JOB
Pull each line with the string "that" from the entries.

###

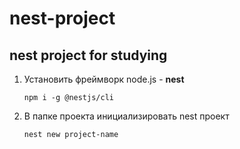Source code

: # nest-project

## nest project for studying

1. Установить фреймворк node.js - **nest**

   `npm i -g @nestjs/cli`

2. В папке проекта инициализировать nest проект

   `nest new project-name`
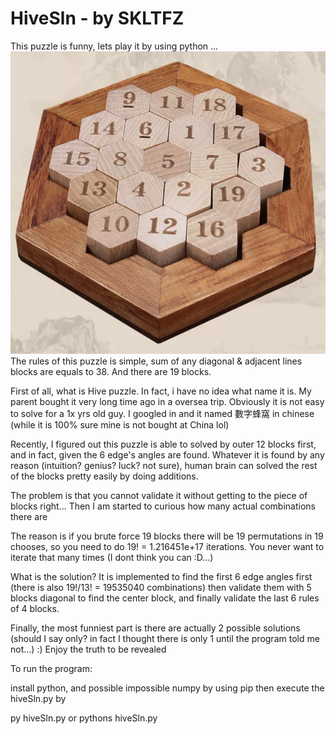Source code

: # HiveSln - by SKLTFZ

This puzzle is funny, lets play it by using python ...
![alt text](https://github.com/skltfz/HiveSln/blob/main/hive-sumallto38.png?raw=true)
The rules of this puzzle is simple, sum of any diagonal & adjacent lines blocks are equals to 38. And there are 19 blocks.

First of all, what is Hive puzzle. In fact, i have no idea what name it is. My parent bought it very long time ago in a oversea trip. Obviously it is not easy to solve for a 1x yrs old guy. I googled in and it named 數字蜂窩 in chinese (while it is 100% sure mine is not bought at China lol)

Recently, I figured out this puzzle is able to solved by outer 12 blocks first, and in fact, given the 6 edge's angles are found. Whatever it is found by any reason (intuition? genius? luck? not sure), human brain can solved the rest of the blocks pretty easily by doing additions.

The problem is that you cannot validate it without getting to the piece of blocks right... Then I am started to curious how many actual combinations there are

The reason is if you brute force 19 blocks there will be 19 permutations in 19 chooses, so you need to do 19! = 1.216451e+17 iterations. You never want to iterate that many times (I dont think you can :D...)

What is the solution? It is implemented to find the first 6 edge angles first (there is also 19!/13! = 19535040 combinations) then validate them with 5 blocks diagonal to find the center block, and finally validate the last 6 rules of 4 blocks.

Finally, the most funniest part is there are actually 2 possible solutions (should I say only? in fact I thought there is only 1 until the program told me not...) :) Enjoy the truth to be revealed

To run the program:

install python, and possible impossible numpy by using pip then execute the hiveSln.py by

py hiveSln.py or pythons hiveSln.py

###

WRITTEN ANSWER
The problem is that you cannot validate it without getting to the piece of blocks right... Then I am started to curious how many actual combinations there are
The reason is if you brute force 19 blocks there will be 19 permutations in 19 chooses, so you need to do 19! = 1.216451e+17 iterations. You never want to iterate that many times (I dont think you can :D...)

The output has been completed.